## Activity
Render the material below as a Markdown table with two columns, Row and Line, giving each non-blank line its own numbered row and skipping blank lines. Leave the pictures out.

## Data for the task
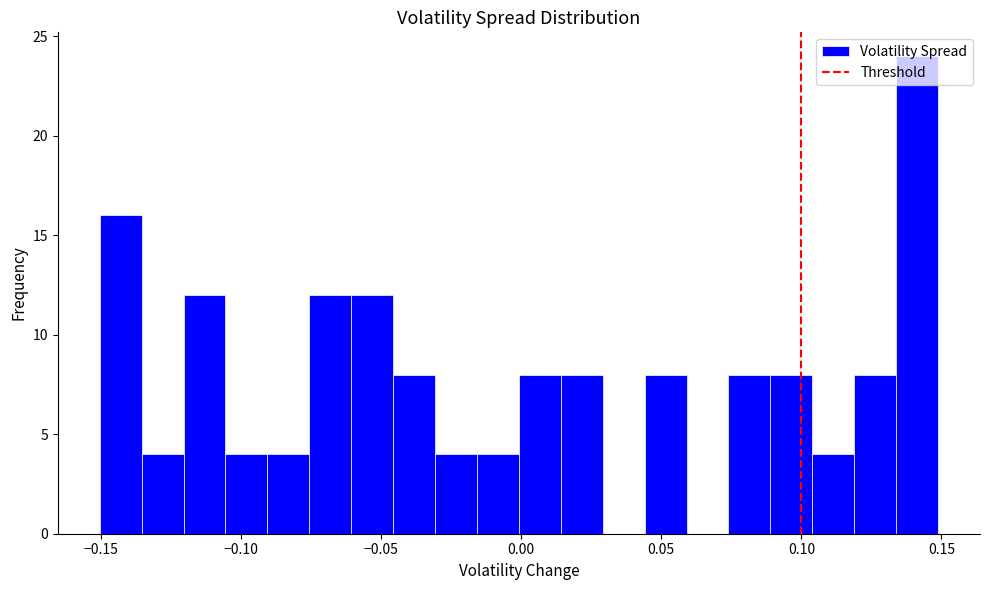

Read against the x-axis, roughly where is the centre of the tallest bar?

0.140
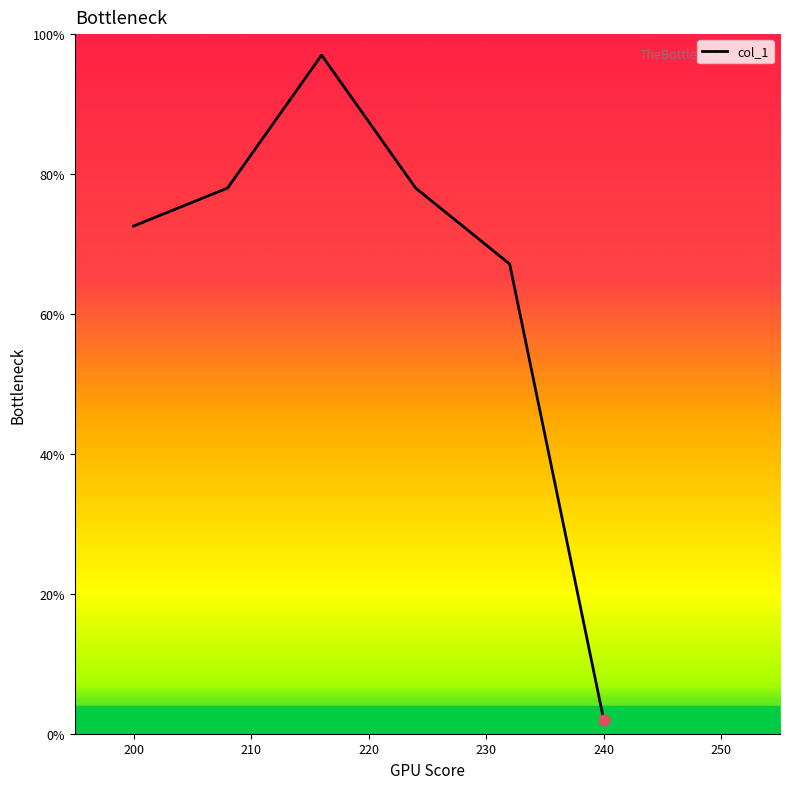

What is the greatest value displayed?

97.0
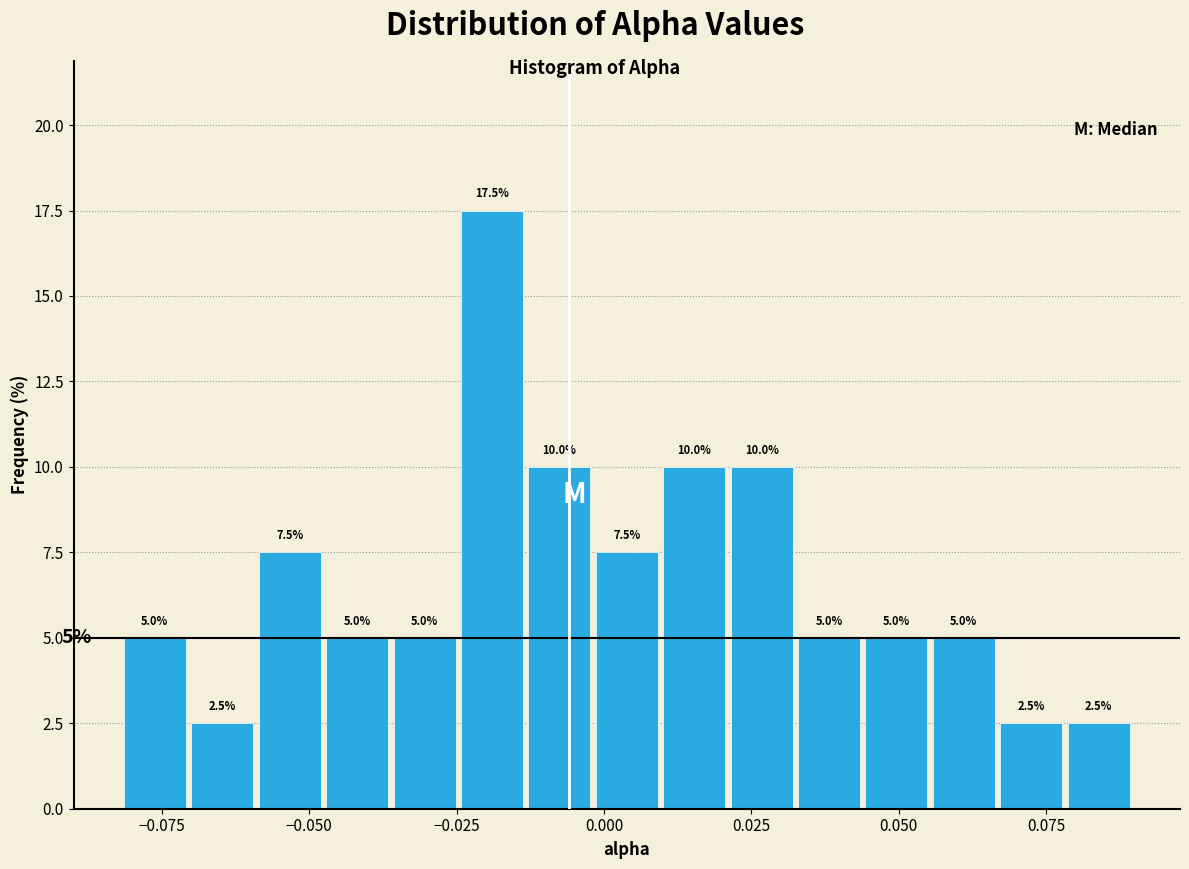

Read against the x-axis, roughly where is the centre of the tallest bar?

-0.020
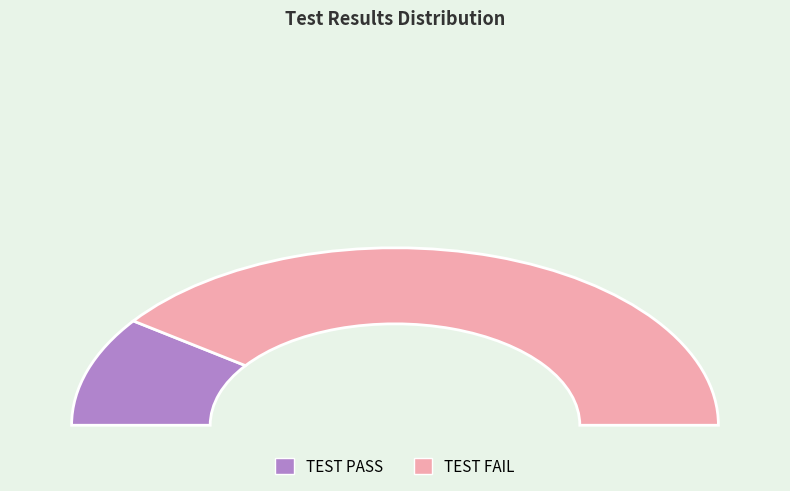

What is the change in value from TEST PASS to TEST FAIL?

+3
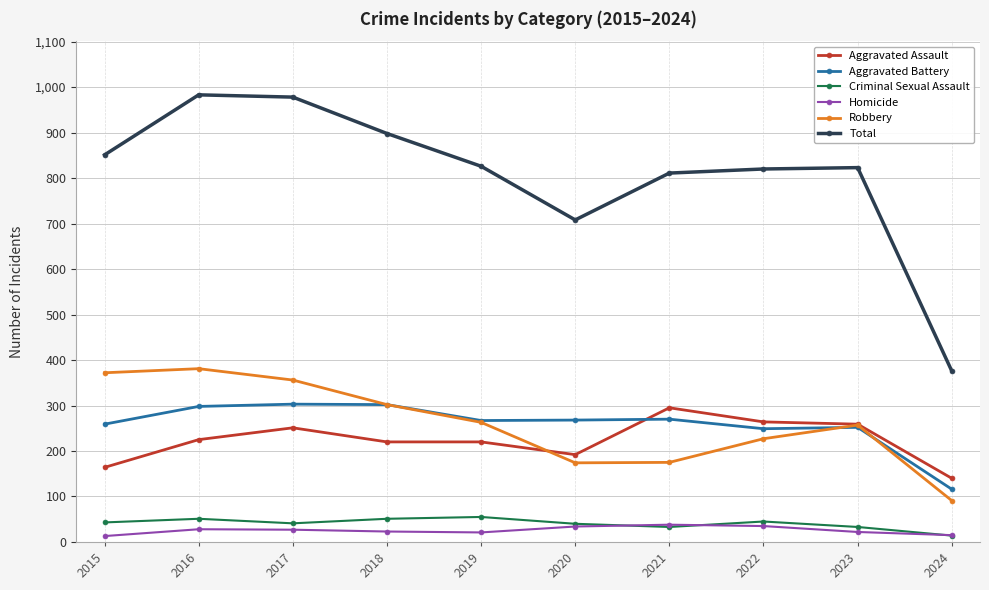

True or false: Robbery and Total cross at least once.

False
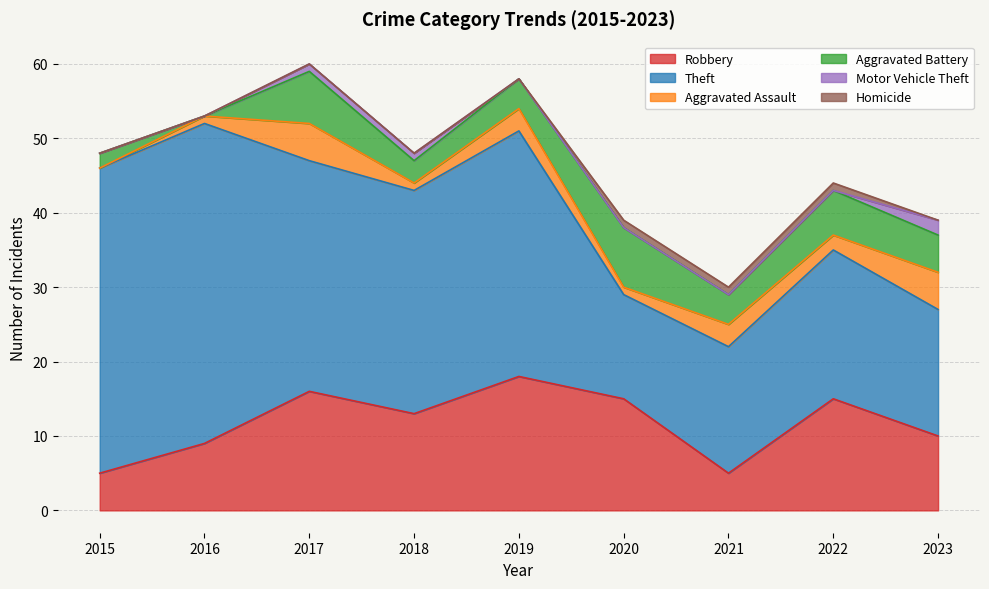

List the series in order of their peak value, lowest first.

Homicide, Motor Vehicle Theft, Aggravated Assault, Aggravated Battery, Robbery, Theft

## Response
| Row | Line |
|---|---|
| 1 | Read against the x-axis, roughly where is the centre of the tallest bar? |
| 2 | 0.140 |
| 3 | What is the greatest value displayed? |
| 4 | 97.0 |
| 5 | Read against the x-axis, roughly where is the centre of the tallest bar? |
| 6 | -0.020 |
| 7 | What is the change in value from TEST PASS to TEST FAIL? |
| 8 | +3 |
| 9 | True or false: Robbery and Total cross at least once. |
| 10 | False |
| 11 | List the series in order of their peak value, lowest first. |
| 12 | Homicide, Motor Vehicle Theft, Aggravated Assault, Aggravated Battery, Robbery, Theft |